In seiner Dissertation listet Fontana Genealogien jenischer Familien auf. Ein dünnes Heft von 58 Seiten, gespickt mit diffamierenden Aussagen wie dieser: «Bis zur Volljährigkeit war sie in verschiedenen Anstalten, wo immer wieder ihre Frechheit und ihr zänkisches Wesen hervorgehoben wurden. In Freiheit versagte sie immer wieder. Schliesslich wurde sie begutachtet, und man bezeichnete sie als debil, haltlos, moralisch schwachsinnig.»
Vergeblicher Widerstand
Viola Marino, das Mädchen aus dem Kinderheim, staunte nicht schlecht, als sie Jahrzehnte später Fontanas Dissertation in die Hände bekam. Inzwischen lebte sie als Hauswartin und Mutter ein unauffälliges Leben, trotz traumatisierenden Erfahrungen in der Kindheit.

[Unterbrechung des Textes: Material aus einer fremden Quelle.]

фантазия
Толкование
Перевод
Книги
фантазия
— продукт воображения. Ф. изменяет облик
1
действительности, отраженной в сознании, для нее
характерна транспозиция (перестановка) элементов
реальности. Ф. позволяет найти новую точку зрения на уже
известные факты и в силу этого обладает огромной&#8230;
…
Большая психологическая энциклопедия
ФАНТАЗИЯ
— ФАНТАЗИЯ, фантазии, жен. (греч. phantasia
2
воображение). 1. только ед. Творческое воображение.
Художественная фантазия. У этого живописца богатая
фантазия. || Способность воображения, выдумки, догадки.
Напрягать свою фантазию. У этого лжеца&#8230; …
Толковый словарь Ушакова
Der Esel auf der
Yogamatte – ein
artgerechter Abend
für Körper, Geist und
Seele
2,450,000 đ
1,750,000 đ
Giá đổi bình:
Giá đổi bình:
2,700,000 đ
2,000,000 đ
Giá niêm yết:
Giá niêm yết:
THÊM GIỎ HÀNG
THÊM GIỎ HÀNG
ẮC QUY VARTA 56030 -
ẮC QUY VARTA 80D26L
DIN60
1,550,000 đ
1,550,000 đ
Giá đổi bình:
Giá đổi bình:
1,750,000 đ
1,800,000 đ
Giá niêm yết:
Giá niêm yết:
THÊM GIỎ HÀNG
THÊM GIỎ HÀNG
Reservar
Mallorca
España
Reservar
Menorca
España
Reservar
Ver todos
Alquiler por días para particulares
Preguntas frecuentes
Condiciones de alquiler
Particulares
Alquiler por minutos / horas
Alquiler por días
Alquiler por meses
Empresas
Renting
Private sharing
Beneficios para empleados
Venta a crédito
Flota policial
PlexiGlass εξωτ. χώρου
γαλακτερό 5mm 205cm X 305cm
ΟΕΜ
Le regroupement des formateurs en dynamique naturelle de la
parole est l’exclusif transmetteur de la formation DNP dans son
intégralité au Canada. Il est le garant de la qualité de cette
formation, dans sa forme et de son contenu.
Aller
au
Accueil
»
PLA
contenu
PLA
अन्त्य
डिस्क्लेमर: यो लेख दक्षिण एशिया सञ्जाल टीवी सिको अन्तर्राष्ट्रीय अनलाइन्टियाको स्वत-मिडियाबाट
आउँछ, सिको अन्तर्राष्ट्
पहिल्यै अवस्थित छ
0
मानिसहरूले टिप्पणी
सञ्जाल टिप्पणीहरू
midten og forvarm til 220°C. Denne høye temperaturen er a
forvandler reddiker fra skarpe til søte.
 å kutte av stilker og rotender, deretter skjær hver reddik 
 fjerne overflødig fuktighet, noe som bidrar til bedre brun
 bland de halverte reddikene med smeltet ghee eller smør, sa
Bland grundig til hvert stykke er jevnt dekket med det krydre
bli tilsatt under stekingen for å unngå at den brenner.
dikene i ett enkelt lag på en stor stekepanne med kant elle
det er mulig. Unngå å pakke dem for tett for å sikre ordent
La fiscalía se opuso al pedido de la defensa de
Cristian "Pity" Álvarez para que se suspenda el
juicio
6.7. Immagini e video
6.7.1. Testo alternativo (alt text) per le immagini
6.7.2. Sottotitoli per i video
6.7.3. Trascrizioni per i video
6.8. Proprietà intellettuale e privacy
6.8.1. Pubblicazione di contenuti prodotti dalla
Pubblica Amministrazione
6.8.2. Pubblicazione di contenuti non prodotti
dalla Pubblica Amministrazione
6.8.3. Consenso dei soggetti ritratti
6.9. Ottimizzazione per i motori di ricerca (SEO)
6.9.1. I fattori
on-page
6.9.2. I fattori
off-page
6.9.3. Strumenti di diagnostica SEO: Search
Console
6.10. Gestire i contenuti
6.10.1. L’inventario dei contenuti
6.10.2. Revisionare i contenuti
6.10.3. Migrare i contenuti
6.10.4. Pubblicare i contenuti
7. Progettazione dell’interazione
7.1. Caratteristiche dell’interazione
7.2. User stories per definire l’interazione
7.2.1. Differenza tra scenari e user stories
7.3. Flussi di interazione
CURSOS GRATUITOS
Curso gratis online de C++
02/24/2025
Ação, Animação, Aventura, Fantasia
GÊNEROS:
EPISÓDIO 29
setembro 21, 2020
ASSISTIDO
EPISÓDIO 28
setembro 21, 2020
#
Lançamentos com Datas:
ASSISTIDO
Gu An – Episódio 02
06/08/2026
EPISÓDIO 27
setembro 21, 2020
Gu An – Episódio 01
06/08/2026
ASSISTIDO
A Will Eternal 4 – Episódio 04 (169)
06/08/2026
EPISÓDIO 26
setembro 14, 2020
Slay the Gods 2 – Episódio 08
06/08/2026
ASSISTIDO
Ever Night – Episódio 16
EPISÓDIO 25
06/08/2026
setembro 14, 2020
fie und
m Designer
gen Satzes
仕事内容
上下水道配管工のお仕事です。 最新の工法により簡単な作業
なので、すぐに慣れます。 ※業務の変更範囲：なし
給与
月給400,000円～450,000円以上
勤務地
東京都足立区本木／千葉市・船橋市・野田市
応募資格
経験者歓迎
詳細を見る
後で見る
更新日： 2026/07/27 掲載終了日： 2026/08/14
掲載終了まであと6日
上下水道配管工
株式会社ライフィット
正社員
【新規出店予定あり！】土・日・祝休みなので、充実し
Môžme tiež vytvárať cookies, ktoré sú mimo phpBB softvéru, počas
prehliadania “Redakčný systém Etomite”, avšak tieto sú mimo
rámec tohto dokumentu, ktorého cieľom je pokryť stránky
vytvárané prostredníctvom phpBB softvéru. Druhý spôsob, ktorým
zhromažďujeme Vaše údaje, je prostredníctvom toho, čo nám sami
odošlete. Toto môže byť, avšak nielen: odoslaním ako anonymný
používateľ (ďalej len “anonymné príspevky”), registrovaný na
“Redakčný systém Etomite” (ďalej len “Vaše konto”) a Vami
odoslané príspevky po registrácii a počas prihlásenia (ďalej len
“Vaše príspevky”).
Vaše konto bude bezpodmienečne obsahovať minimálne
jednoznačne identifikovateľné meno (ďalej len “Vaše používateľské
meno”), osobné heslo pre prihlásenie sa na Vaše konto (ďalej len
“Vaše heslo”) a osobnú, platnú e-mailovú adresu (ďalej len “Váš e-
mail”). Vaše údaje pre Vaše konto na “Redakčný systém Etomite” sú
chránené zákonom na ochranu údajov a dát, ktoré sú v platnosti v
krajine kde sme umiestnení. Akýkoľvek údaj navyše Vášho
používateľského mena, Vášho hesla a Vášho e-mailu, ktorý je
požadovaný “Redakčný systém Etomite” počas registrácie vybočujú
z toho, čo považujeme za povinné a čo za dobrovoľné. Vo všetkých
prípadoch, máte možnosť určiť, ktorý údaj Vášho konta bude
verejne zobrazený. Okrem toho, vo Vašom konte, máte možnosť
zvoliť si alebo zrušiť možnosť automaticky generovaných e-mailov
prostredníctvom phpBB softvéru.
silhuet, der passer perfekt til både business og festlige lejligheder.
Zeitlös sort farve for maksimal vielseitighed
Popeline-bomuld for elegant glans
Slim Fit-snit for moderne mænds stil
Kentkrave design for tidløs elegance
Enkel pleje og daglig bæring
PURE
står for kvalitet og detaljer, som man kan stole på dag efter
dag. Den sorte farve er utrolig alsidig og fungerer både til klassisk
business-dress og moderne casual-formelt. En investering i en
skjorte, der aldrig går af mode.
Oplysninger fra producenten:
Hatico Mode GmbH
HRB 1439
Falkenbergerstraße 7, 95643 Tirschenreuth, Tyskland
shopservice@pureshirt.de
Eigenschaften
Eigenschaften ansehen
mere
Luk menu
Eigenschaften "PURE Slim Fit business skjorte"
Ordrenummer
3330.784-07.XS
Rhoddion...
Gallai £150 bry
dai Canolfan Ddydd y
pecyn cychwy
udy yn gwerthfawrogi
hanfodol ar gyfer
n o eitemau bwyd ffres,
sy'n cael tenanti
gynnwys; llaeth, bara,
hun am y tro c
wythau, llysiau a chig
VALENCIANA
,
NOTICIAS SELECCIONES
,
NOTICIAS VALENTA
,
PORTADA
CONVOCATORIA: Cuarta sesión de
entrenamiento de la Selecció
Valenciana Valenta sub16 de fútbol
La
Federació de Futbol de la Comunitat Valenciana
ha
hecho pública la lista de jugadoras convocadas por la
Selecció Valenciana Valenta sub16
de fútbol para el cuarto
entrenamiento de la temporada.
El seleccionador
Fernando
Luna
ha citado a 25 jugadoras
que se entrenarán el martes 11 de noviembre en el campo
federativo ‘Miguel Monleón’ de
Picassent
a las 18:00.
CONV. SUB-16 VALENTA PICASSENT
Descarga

Fontana hatte nie mit ihr persönlich gesprochen, sondern für seine Doktorarbeit lediglich die Gutachten seiner Vorgänger kopiert. Deshalb verlangte Viola Marino vom Kanton Graubünden, dem Direktor der Klinik Waldhaus den Doktortitel zu entziehen. Vergeblich.
«Dr. med. Benedikt Fontana hat seine Dissertation als Privatperson und nicht im Auftrage des Kantons verfasst», teilte der Kanton mit. «Die Dissertation ist im Übrigen von der medizinischen Fakultät der Universität Bern ohne Vorbehalte angenommen worden.»
So blieb Fontana noch bis zur Pensionierung 1991 in Amt und Würden. Dann erst begann auch in der Bündner Psychiatrie eine neue Ära.
Hinweis: Ein Abschnitt über die Zahl der entrissenen Kinder wurde nachträglich hinzugefügt.